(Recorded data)
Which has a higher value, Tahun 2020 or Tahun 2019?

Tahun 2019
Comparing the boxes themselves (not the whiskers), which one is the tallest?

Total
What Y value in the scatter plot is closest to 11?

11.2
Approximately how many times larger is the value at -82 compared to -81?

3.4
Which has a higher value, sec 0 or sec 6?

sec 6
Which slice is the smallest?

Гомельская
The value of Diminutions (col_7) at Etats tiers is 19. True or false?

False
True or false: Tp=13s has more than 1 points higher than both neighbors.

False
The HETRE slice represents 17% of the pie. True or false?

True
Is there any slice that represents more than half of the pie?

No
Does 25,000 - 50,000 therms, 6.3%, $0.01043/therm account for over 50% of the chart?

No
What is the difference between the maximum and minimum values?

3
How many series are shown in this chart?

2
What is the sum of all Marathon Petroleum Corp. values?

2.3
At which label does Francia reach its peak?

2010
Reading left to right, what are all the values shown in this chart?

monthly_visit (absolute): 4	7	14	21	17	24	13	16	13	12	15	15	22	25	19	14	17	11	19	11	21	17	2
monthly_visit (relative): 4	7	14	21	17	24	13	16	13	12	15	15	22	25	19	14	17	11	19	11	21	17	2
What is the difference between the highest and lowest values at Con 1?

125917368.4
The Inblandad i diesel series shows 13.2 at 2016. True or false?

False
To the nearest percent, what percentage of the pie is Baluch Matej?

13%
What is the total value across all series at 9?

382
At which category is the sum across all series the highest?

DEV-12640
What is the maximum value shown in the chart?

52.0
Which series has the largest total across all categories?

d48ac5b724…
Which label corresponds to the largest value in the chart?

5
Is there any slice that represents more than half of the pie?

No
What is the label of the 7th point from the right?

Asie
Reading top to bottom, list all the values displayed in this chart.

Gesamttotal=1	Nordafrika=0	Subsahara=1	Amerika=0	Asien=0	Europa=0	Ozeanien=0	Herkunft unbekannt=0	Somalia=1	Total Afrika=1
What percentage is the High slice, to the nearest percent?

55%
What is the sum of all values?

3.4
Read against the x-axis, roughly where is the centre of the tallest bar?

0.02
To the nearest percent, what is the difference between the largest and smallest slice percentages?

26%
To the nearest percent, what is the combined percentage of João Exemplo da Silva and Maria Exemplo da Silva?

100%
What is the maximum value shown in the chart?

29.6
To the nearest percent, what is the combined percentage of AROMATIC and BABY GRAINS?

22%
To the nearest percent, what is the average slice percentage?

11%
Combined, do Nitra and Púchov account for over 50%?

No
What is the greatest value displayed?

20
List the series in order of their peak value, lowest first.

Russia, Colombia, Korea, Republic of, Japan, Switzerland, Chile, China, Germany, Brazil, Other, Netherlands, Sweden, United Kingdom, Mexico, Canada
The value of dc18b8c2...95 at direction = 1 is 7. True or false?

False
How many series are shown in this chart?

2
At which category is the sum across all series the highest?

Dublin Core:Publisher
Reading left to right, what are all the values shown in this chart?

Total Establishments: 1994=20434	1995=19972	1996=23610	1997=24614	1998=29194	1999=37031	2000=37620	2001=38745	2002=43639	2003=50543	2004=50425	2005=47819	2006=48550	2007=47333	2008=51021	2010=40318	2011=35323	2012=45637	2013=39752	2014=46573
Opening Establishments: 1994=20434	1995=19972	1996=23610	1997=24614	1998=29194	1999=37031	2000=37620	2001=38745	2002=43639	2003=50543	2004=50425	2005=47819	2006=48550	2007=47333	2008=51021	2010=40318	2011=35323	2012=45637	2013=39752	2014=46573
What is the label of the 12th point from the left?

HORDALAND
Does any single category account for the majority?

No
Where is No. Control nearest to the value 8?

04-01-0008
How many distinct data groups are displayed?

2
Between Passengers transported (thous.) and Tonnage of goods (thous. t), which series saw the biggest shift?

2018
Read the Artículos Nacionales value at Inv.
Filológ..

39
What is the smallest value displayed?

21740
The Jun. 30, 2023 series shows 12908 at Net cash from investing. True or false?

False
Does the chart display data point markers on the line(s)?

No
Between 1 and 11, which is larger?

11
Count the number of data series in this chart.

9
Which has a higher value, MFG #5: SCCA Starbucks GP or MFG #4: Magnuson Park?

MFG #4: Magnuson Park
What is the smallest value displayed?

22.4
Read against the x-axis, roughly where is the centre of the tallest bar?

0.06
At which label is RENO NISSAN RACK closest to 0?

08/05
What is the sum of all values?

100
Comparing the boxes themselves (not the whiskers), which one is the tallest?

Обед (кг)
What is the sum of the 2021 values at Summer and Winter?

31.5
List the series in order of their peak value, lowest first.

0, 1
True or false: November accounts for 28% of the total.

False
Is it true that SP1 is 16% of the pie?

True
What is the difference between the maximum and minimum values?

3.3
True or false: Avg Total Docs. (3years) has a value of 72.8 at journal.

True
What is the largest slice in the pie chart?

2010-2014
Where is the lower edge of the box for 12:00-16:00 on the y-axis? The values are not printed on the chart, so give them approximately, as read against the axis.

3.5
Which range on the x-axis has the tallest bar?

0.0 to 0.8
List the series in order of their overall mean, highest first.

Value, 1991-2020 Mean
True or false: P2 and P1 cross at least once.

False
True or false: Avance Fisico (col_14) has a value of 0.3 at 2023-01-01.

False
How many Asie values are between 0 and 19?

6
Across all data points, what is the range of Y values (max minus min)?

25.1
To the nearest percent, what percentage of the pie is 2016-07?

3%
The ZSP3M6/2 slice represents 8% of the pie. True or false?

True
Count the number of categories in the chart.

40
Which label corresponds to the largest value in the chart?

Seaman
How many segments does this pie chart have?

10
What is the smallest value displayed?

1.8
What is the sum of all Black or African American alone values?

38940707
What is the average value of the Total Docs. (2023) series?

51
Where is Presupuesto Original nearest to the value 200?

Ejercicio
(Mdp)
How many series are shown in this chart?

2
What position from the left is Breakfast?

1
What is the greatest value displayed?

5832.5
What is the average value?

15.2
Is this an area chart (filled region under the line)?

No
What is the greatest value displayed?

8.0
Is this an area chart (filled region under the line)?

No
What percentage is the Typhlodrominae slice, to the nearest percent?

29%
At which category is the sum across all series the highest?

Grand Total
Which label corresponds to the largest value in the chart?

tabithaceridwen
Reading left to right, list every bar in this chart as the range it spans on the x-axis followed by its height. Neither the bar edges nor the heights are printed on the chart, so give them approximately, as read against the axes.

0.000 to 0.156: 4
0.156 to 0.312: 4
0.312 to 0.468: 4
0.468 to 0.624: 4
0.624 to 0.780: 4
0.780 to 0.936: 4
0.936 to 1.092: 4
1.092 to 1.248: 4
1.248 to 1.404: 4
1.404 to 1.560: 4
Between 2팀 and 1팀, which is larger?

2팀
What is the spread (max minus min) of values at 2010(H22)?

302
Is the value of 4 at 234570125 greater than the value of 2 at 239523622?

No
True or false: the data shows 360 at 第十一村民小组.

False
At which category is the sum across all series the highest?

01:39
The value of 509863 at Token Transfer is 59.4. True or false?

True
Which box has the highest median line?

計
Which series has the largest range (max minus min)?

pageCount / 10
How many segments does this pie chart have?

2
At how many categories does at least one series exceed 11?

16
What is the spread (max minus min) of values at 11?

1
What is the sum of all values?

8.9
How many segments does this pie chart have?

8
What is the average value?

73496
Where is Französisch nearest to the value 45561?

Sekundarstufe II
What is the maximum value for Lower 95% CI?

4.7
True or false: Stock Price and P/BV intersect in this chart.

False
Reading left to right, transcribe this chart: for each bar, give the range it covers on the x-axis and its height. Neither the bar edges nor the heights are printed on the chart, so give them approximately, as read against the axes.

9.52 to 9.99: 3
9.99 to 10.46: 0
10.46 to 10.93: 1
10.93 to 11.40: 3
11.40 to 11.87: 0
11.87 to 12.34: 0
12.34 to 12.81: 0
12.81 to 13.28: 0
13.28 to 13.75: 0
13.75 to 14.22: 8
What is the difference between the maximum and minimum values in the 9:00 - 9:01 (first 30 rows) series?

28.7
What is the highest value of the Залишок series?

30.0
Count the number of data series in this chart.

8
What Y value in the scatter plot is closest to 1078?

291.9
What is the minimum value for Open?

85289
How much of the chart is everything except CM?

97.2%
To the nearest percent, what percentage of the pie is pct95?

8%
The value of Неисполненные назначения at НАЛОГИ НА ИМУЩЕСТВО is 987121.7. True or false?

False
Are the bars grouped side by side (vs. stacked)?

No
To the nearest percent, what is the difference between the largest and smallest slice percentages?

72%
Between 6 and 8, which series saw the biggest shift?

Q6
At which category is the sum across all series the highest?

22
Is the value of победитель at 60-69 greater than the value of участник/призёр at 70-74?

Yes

TASK REQUIREMENTS: Rewrite everything from the start of the recorded data down to the line containing "The value of Diminutions" as a JSON list of strings, one per line, omitting blank lines.

TASK RESPONSE:
[
  "Which has a higher value, Tahun 2020 or Tahun 2019?",
  "Tahun 2019",
  "Comparing the boxes themselves (not the whiskers), which one is the tallest?",
  "Total",
  "What Y value in the scatter plot is closest to 11?",
  "11.2",
  "Approximately how many times larger is the value at -82 compared to -81?",
  "3.4",
  "Which has a higher value, sec 0 or sec 6?",
  "sec 6",
  "Which slice is the smallest?",
  "Гомельская",
  "The value of Diminutions (col_7) at Etats tiers is 19. True or false?"
]